## REQUIRED ACTIONS
**a)** In the forum thread below on Buffett's investing advice, list each distinct username that writes a post, in the order they first appear.
**b)** Using the forum thread below on Buffett's investing advice, say whether each statement agrees with it. Answer yes or no, and quote the words that decide it. (i) The first poster says Buffett recommends picking individual stocks. (ii) tech/a's example puts in $100 a week for 40 years. (iii) McLovin gives the ASX's total return as about 11.5% over roughly the last 100 years.

## DOCUMENT SECTION
============

# How goes the 'drunken psycho' strategy?



## Tyler Durden (13 January 2015)

> In an interview hosted by money website Benzinga last week, the always quotable Buffett had a few new pearls of wisdom for the history books.
> 
> Asked for the secret to his investing success, the “Oracle of Omaha” took a leaf from Nike.
> 
> ...




http://www.news.com.au/finance/mone...nvesting-secrets/story-e6frfmdr-1227182304217

Just wondering, does anyone here adopt this strategy, where basically you put some money aside each fortnight/month/whatever and put it into the market? What do people think of this strategy?

I read the above, and particularly the bold, and it appealed to me. I know he says not to pick individual stocks, but I am more familiar with that than index funds. So I was thinking I could put some money aside every month, and allocate it to various blue chips depending on the SP at the time, say, for example, CBA, JBH, BHP etc, and just accumulate it for pretty much my entire life instead of looking for selling opportunities.

Thoughts?


----------



## Wysiwyg (13 January 2015)

> *just put X dollars per month away and you’ll live a very comfortable life*



That is not true. You could live a comfortable later life or retirement but the sacrifice of those dollars would be for 20 to 30 years. It's like his buy coca--cola story. Yeah great if you lived to be a 150.


----------



## galumay (14 January 2015)

He is right - if you start young. The biggest problem for those starting young is not using those funds, or part thereof, somewhere along the journey. 

I think what he is trying to tell us is that you can definitely create wealth slowly, every way you try to speed that process up increases the risk of failure. For that reason I dont think trying to pick individual companies is consistent with his message.

He suggests a low cost index fund because if you keep adding more to it every oppotunity and let the magic of compounding do its work you will create wealth.


----------



## tech/a (14 January 2015)

Wysiwyg said:


> That is not true. You could live a comfortable later life or retirement but the sacrifice of those dollars would be for 20 to 30 years. It's like his buy coca--cola story. Yeah great if you lived to be a 150.




Wouldn't be so quick.

Have a play around here. Run all sorts of Scenario's
The power of compounding is very strong.

https://www.moneysmart.gov.au/tools-and-resources/calculators-and-apps/compound-interest-calculator

Here is starting with $100 a week and continuing for 40 yrs at $100 a week (At which time $100 will be worth about 2 bucks in todays terms!)





Simplistic I know but thought provoking!


----------



## McLovin (14 January 2015)

tech/a said:


> Wouldn't be so quick.
> 
> Have a play around here. Run all sorts of Scenario's
> The power of compounding is very strong.
> ...




I agree with you (it must be a full moon or something!).

If you go the index fund approach and given the ASX has a total return of about 11.5% over the last 100 or so years you will have a very substantial pile of cash at the end of your working life around $4.3m (yes of course because of tax etc it's unlikely you'll get the benchmark return but it does illustrate the power of compounding.


----------



## galumay (14 January 2015)

tech/a said:


> Simplistic I know but thought provoking!

============

## DATA SECTION
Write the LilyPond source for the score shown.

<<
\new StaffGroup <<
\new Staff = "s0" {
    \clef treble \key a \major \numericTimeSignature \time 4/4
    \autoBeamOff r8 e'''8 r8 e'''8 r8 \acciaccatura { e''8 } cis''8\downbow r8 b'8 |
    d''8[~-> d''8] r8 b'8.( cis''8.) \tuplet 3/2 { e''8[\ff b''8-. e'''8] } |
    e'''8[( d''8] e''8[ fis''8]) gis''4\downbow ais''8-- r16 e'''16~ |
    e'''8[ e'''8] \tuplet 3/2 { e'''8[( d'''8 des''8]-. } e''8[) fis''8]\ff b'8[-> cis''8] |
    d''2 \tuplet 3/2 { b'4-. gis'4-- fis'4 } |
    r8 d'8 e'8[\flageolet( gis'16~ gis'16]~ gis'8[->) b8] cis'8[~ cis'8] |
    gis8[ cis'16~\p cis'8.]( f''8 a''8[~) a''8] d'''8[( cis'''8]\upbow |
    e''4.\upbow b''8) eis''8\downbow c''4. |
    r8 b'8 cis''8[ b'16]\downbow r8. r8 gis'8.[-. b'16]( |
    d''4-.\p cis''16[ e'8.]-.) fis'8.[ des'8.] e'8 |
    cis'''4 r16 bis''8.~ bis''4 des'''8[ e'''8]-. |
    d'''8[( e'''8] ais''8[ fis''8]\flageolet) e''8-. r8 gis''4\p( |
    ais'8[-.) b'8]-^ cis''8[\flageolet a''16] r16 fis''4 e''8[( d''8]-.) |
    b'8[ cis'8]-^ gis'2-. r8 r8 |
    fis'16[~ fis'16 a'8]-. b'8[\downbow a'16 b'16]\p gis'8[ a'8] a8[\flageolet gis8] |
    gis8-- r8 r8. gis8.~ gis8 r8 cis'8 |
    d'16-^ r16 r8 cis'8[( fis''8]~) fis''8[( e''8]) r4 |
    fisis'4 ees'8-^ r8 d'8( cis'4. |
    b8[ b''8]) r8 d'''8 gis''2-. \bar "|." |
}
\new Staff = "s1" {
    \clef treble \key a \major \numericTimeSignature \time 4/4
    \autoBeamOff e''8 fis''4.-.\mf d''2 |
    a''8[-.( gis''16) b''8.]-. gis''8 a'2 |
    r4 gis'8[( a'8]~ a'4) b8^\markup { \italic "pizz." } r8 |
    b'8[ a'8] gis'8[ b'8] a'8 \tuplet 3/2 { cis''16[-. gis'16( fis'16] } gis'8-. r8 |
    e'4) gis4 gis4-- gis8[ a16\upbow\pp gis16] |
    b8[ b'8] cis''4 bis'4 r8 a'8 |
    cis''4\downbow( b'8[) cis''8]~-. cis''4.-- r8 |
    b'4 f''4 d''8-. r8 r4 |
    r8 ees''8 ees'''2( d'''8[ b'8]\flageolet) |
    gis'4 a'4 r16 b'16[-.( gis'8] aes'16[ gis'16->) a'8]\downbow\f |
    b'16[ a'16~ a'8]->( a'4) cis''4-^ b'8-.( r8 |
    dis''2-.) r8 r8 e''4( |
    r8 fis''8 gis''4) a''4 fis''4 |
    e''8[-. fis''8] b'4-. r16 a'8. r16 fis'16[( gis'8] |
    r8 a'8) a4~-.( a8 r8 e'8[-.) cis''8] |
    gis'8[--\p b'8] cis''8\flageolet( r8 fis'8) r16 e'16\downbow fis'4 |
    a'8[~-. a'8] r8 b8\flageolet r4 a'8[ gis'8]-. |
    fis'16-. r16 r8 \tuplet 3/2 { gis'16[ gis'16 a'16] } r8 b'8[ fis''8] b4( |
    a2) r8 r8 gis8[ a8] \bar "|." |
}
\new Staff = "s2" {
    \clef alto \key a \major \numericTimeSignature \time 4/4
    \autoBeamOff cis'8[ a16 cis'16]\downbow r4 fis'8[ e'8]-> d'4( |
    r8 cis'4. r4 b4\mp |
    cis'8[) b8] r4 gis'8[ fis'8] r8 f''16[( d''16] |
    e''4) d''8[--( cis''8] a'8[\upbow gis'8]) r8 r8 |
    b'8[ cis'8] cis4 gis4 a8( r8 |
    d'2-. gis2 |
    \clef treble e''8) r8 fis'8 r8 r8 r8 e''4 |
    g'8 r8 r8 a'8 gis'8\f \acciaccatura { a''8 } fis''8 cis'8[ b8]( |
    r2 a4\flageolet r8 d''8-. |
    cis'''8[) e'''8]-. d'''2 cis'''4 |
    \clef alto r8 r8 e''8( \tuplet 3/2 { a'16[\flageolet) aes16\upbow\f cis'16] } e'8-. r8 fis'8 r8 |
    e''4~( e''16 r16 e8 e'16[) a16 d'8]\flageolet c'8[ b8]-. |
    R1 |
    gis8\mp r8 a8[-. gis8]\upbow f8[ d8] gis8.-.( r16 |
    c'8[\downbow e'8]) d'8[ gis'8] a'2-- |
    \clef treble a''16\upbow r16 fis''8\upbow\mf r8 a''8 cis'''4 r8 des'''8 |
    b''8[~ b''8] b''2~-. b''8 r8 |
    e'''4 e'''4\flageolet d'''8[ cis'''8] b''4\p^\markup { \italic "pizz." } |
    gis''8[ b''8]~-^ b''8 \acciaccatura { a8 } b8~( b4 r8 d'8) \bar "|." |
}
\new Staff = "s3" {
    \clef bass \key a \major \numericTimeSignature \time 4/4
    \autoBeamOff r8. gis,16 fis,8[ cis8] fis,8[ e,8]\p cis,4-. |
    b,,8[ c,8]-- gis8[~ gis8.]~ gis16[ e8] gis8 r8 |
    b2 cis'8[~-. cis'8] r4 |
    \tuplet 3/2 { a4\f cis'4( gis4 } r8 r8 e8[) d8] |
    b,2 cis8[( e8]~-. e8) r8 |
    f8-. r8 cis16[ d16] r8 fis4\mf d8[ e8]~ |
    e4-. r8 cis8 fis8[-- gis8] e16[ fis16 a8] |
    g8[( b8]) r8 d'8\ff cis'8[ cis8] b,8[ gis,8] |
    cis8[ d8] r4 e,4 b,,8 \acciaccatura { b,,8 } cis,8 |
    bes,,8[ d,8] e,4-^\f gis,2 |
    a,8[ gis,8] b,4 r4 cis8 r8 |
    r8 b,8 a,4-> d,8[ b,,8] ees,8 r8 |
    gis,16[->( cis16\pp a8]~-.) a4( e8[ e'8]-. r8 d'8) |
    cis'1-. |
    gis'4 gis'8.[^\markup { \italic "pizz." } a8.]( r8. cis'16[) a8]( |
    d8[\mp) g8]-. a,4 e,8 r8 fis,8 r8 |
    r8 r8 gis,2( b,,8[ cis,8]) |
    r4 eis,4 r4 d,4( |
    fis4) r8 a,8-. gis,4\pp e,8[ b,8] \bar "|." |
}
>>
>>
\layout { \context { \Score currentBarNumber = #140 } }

============

## TASK RESPONSES
**a)** Tyler Durden, Wysiwyg, galumay, tech/a, McLovin

**b)**
(i) No: "I know he says not to pick individual stocks"
(ii) Yes: "Here is starting with $100 a week and continuing for 40 yrs at $100 a week"
(iii) Yes: "given the ASX has a total return of about 11.5% over the last 100 or so years"